There are two common definitions of accuracy. In math, science, and engineering, accuracy refers to how close a measurement is to the true value.
The ISO (International Organization for Standardization) applies a more rigid definition, where accuracy refers to a measurement with both true and consistent results. The ISO definition means an accurate measurement has no systematic error and no random error. Essentially, the ISO advises that accurate be used when a measurement is both accurate and precise.
Precision is how consistent results are when measurements are repeated. Precise values differ from each other because of random error, which is a form of observational error.
You can think of accuracy and precision in terms of a basketball player. If the player always makes a basket, even though he strikes different portions of the rim, he has a high degree of accuracy.
If he doesn't make many baskets but always strikes the same portion of the rim, he has a high degree of precision.
A player whose free throws always make the basket the exact same way has a high degree of both accuracy and precision.
Take experimental measurements for another example of precision and accuracy. If you take measurements of the mass of a 50.0-gram standard sample and get values of 47.5, 47.6, 47.5, and 47.
7 grams, your scale is precise, but not very accurate. If your scale gives you values of 49.8, 50.5, 51.0, and 49.6, it is more accurate than the first balance but not as precise.
The more precise scale would be better to use in the lab, providing you made an adjustment for its error.
An easy way to remember the difference between accuracy and precision is:
- ACcurate is Correct (or Close to real value)
- PRecise is Repeating (or Repeatable)
Do you think it's better to use an instrument that records accurate measurements or one that records precise measurements? If you weigh yourself on a scale three times and each time the number is different, yet it's close to your true weight, the scale is accurate.
Yet it might be better to use a scale that is precise, even if it is not accurate. In this case, all the measurements would be very close to each other and “off” from the true value by about the same amount.
This is a common issue with scales, which often have a “tare” button to zero them.
While scales and balances might allow you to tare or make an adjustment to make measurements both accurate and precise, many instruments require calibration. A good example is a thermometer.

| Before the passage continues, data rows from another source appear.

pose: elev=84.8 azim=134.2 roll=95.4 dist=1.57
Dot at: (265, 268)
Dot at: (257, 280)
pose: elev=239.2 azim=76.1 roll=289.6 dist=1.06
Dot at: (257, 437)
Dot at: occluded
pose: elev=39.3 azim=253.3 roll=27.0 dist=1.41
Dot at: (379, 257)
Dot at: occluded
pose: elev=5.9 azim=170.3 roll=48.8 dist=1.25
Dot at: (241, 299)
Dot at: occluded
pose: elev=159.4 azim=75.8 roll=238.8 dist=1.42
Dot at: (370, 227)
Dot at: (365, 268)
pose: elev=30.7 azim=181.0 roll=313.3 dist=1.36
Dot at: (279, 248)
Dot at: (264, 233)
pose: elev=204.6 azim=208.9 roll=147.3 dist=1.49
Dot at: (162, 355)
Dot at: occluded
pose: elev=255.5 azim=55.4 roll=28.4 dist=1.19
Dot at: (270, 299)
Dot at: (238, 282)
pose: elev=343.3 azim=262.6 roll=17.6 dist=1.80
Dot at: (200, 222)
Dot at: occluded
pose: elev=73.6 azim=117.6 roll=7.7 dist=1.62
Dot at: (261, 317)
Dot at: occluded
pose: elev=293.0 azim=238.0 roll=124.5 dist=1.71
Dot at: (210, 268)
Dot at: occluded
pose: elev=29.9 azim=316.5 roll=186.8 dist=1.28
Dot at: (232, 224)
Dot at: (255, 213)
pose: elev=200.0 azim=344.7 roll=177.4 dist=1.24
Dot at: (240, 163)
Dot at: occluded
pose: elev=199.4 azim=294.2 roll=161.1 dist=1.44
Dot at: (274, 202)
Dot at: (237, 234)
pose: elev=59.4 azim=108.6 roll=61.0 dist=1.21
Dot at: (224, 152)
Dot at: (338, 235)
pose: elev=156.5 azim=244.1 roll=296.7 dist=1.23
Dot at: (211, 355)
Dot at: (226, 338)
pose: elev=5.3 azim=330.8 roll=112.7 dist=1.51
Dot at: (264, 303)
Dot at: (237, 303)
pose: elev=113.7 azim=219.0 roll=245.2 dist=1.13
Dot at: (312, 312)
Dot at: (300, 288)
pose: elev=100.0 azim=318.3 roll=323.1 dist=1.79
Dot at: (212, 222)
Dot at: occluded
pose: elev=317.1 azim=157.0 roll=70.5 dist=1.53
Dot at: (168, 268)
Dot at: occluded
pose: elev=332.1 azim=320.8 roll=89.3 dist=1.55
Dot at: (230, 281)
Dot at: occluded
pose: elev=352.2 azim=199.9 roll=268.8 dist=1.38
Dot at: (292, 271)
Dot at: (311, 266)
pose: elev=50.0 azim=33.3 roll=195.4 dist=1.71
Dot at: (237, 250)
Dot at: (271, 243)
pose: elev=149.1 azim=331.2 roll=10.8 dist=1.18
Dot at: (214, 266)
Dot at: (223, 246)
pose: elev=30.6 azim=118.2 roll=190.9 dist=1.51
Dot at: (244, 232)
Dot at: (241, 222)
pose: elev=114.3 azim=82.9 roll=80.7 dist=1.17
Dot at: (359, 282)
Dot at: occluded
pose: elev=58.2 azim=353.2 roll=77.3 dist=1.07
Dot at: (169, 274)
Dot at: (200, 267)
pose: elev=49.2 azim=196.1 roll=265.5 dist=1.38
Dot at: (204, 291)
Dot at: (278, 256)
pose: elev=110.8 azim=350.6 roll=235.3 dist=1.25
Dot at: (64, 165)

Thermometers often read more reliably within a certain range and give increasingly inaccurate (but not necessarily imprecise) values outside that range. To calibrate an instrument, record how far off its measurements are from known or true values.
Keep a record of the calibration to ensure proper readings. Many pieces of equipment require periodic calibration to ensure accurate and precise readings.
Accuracy and precision are only two important concepts used in scientific measurements. Two other important skills to master are significant figures and scientific notation. Scientists use percent error as one method of describing how accurate and precise a value is. It's a simple and useful calculation.